Hier, Microsoft a publié ses résultats financiers pour le quatrième trimestre de l’exercice fiscal 2026 (avril à fin juin 2026), clôturant ainsi une année entière sous le signe de l’érosion pour sa division gaming. Alors que le géant de Redmond affiche une santé insolente grâce à Azure et à l’intelligence artificielle — avec un chiffre d’affaires global de 90 milliards de dollars, en hausse de 18 % —, sa division Xbox continue de sombrer.
Ainsi, les revenus liés aux contenus et services (qui englobent les jeux, les microtransactions et surtout le Xbox Game Pass, jadis présenté comme la poule aux œufs d’or) ont chuté de 10 % en glissement annuel. Le matériel, quant à lui, a plongé de 13 % ! Au total, le chiffre d’affaires Xbox pour ce trimestre s’établit autour de 4,98 milliards de dollars, son plus bas niveau depuis plusieurs années.
Cette contre-performance n’est pas un accident isolé. Il s’agit de la quatrième baisse trimestrielle consécutive des revenus Xbox. Sur l’ensemble de l’exercice fiscal 2026, la division a perdu environ 1,7 milliard de dollars, soit un recul de 7 %. Les contenus et services ont fléchi de 5 % sur l’année, tandis que le matériel a dévissé de 29 %, victime d’un volume de ventes de consoles en berne chronique. Même le Game Pass, longtemps brandi comme le pilier de la croissance récurrente, n’a pas compensé l’hémorragie : sa contribution, bien que parfois citée en légère progression sur l’année, n’a pas empêché la chute globale de la ligne « content and services ».
Ces chiffres interviennent à un moment particulièrement symbolique. Asha Sharma, nommée à la tête de Xbox en février 2026, a multiplié les annonces spectaculaires : « reset » massif, 3 200 suppressions de postes, scission de plusieurs studios (Double Fine, Compulsion Games et d’autres), recentrage sur les exclusivités, hausses de prix des consoles et refonte de l’offre Game Pass. Elle a promis de ramener la division dans le vert d’ici la fin de l’exercice 2027 (juin 2027). Or, les résultats du trimestre qui vient de s’achever démontrent que ces mesures radicales n’ont, pour l’heure, produit aucun retournement. Bien au contraire : les charges de severance et les dépréciations d’actifs liées à cette restructuration ont alourdi les comptes, tandis que les revenus continuent de s’éroder.
L’analyse est sans appel. Malgré l’arrivée de plus de 200 millions de nouveaux joueurs sur l’écosystème Xbox au cours de l’année fiscale 2026 (on dit merci aux gamers de Candy Crush, hein), le chiffre d’affaires n’a pas suivi. Comme l’a elle-même concédé Asha Sharma sur X : « Notre business n’a pas grandi avec notre audience. » Cette dissonance entre volume d’utilisateurs et monétisation révèle les limites d’une stratégie qui mise sur l’expansion d’audience sans parvenir à convertir cette masse en revenus durables. Le Game Pass, censé assurer des flux récurrents, n’a pas compensé la faiblesse des ventes de jeux à l’unité ni l’effondrement du hardware. Les hausses de prix successives des consoles, loin de stimuler les ventes, semblent plutôt avoir accéléré le désintérêt.

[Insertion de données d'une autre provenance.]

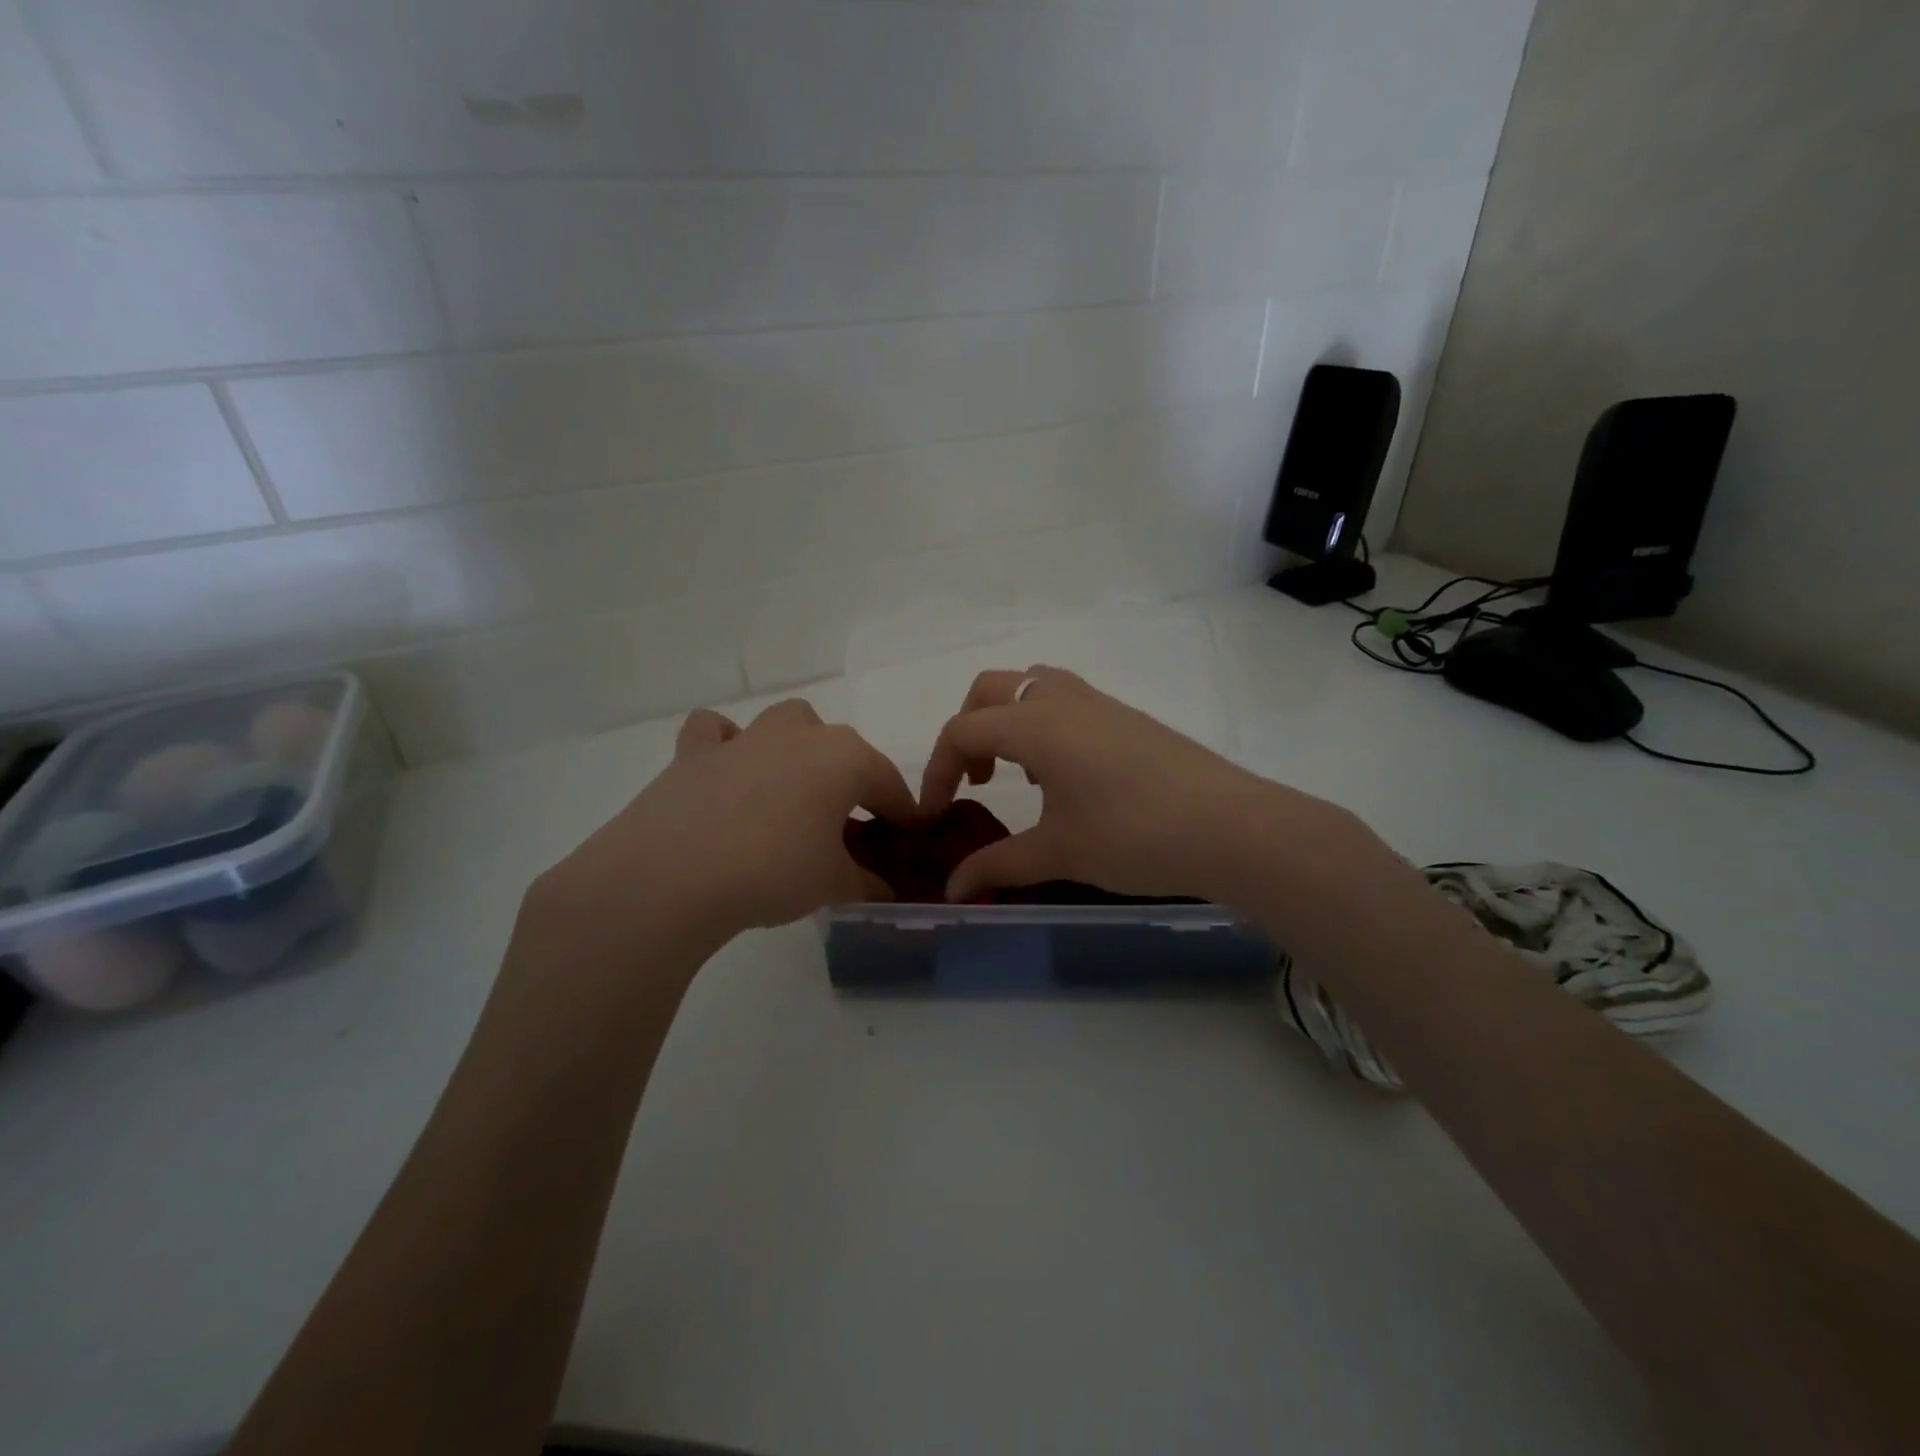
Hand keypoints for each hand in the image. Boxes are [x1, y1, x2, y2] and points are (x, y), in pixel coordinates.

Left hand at [531, 700, 916, 950]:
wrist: (672, 876)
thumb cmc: (773, 872)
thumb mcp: (833, 884)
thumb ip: (866, 882)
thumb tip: (884, 890)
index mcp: (845, 758)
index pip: (889, 784)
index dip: (903, 812)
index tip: (910, 835)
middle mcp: (799, 735)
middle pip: (841, 747)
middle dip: (850, 777)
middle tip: (846, 823)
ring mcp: (745, 738)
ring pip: (785, 724)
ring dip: (797, 749)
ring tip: (791, 793)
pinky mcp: (694, 753)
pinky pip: (716, 733)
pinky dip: (726, 746)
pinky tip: (726, 774)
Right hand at [920, 667, 1380, 903]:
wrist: (1229, 827)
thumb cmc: (1133, 835)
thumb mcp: (1058, 852)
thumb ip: (997, 866)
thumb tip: (952, 892)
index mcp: (1034, 724)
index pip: (961, 731)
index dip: (937, 771)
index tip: (936, 816)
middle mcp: (1061, 699)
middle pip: (989, 689)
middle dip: (968, 730)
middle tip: (976, 780)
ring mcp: (1099, 703)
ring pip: (1032, 685)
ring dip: (1008, 720)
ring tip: (1020, 774)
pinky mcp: (1128, 717)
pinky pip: (1066, 701)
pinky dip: (1044, 724)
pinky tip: (1065, 777)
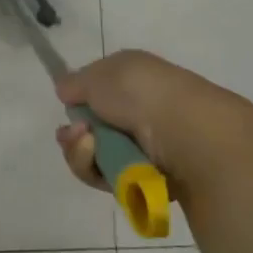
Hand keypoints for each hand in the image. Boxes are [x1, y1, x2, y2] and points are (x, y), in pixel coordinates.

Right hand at [54, 49, 252, 203]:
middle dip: (74, 136)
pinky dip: (100, 173)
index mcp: (135, 79)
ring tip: (90, 148)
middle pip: (91, 130)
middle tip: (76, 136)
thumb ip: (77, 82)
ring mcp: (144, 147)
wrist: (188, 135)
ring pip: (95, 158)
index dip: (78, 102)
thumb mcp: (102, 74)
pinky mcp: (147, 178)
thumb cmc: (143, 94)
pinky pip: (109, 179)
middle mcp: (140, 112)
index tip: (67, 107)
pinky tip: (106, 165)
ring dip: (83, 154)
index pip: (96, 92)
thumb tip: (65, 88)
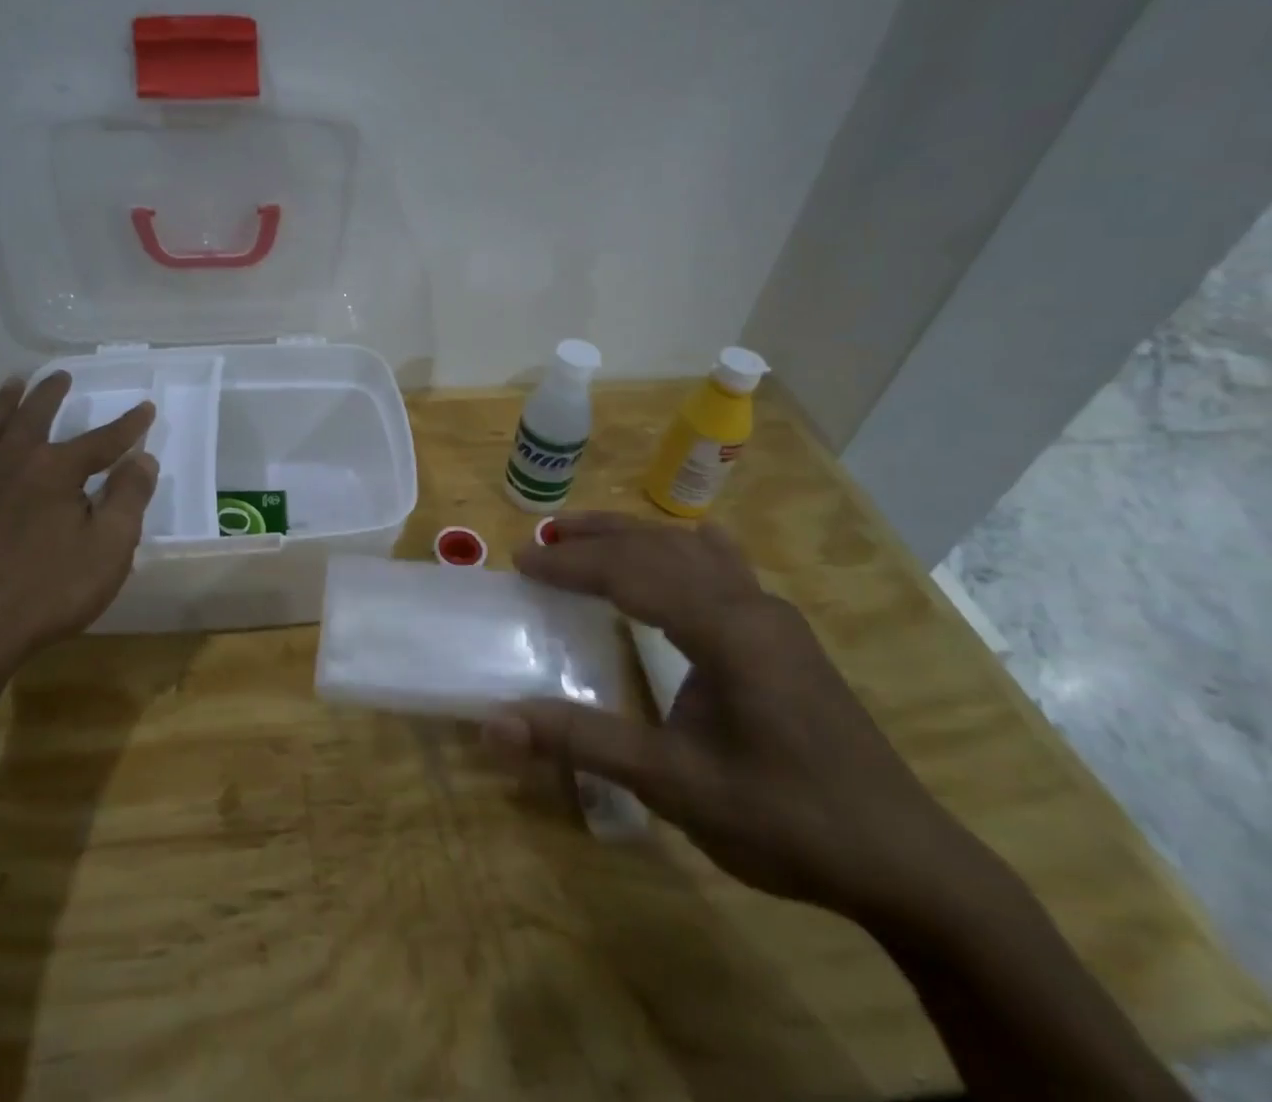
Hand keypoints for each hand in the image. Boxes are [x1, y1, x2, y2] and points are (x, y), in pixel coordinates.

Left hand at [0, 372, 157, 671]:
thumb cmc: (47, 591)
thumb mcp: (108, 548)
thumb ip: (128, 498)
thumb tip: (142, 458)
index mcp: (54, 470)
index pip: (101, 440)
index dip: (128, 425)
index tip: (146, 409)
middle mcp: (11, 462)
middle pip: (34, 416)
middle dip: (52, 394)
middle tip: (61, 375)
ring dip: (5, 402)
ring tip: (13, 384)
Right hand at [490, 513, 994, 924]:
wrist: (907, 864)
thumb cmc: (785, 821)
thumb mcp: (674, 785)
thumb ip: (582, 743)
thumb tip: (494, 723)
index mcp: (727, 630)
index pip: (632, 573)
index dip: (571, 565)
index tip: (520, 564)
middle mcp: (751, 606)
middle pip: (660, 547)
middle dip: (595, 539)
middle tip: (540, 543)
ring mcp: (774, 618)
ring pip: (692, 551)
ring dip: (634, 538)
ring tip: (584, 537)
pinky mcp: (785, 637)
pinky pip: (724, 569)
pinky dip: (683, 550)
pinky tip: (686, 544)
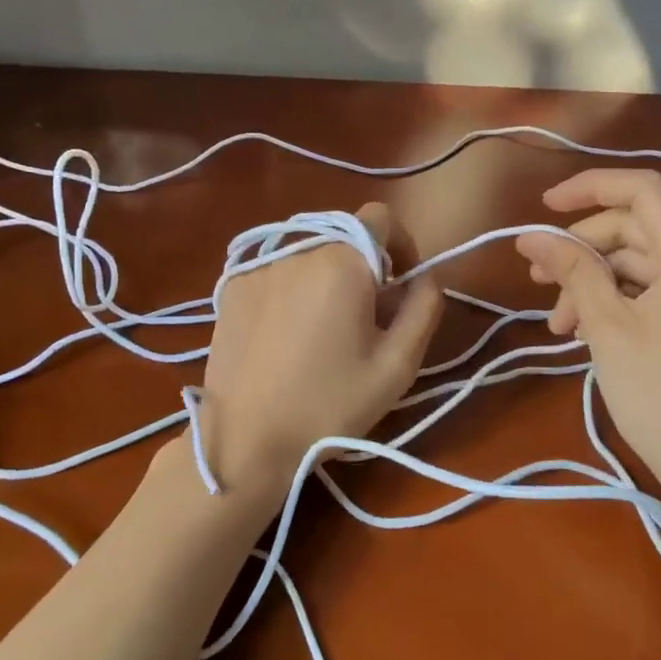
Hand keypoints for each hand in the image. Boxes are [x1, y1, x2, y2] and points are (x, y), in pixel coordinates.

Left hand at [198, 203, 443, 518]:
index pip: (381, 217)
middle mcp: (298, 249)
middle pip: (343, 236)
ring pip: (309, 252)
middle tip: (365, 315)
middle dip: (363, 265)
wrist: (245, 442)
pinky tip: (285, 334)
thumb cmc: (330, 406)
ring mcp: (258, 267)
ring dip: (326, 276)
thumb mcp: (397, 365)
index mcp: (343, 262)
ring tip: (322, 328)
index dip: (401, 244)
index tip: (401, 285)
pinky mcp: (231, 288)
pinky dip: (291, 288)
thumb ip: (423, 308)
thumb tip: (429, 276)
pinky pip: (276, 270)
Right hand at [515, 169, 660, 529]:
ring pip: (640, 263)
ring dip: (594, 282)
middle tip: (537, 281)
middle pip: (635, 228)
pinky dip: (618, 300)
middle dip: (582, 250)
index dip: (589, 187)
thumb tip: (530, 236)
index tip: (543, 207)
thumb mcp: (608, 328)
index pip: (642, 189)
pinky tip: (586, 330)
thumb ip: (572, 270)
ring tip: (559, 325)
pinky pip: (656, 288)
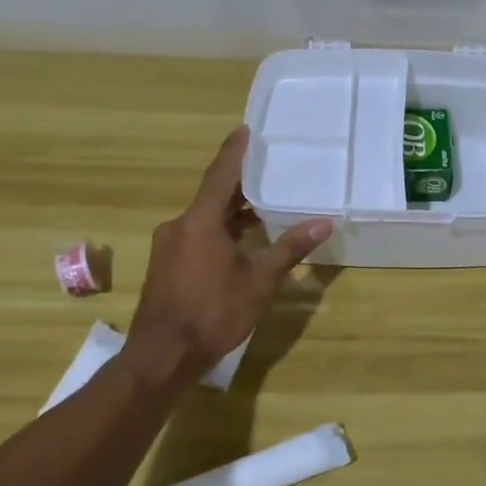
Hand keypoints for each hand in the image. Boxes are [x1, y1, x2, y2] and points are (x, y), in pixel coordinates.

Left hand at [126, 126, 331, 383]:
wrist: (162, 356)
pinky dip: (220, 229)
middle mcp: (180, 226)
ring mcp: (170, 246)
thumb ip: (289, 249)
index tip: (245, 129)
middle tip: (267, 167)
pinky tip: (241, 240)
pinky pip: (197, 234)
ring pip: (205, 217)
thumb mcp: (259, 282)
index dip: (235, 152)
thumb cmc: (213, 313)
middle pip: (213, 195)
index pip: (221, 175)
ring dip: (231, 210)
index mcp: (200, 222)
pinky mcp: (167, 264)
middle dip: (239, 182)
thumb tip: (323, 222)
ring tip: (263, 203)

La promesse d’un retour à la croissance d’ici fin 2027 paraît désormais hautement optimiste, voire irréaliste. Pour y parvenir, Xbox devrait non seulement enrayer la chute, mais générer une progression nette en un an seulement, alors que le premier trimestre de l’exercice 2027 (juillet-septembre 2026) est déjà guidé à la baisse (contenus et services en recul de mi-simples chiffres, hardware toujours négatif). Dans un contexte de concurrence féroce, de coûts de composants en hausse liés à la frénésie de l’IA, et d’une image de marque ternie par les licenciements et les reports à répétition, l’équation semble insoluble à court terme.
Au fond, ce rapport financier ne fait que confirmer ce que de nombreux observateurs pressentaient : la stratégie d’Asha Sharma, aussi radicale soit-elle, ne s’attaque pas aux racines du mal. Xbox continue de perdre de l’argent, de l’élan et de la confiance. Tandis que Microsoft prospère grâce au cloud et à l’IA, sa division gaming ressemble de plus en plus à un fardeau que l’on tente de redresser à coups de coupes drastiques, sans pour autant redonner confiance aux joueurs ni aux marchés. Si la tendance se poursuit, la question ne sera plus de savoir si Xbox redeviendra rentable en 2027, mais plutôt jusqu’où ira la « dissolution » progressive de ce qui fut jadis l’un des piliers de l’industrie du jeu vidéo.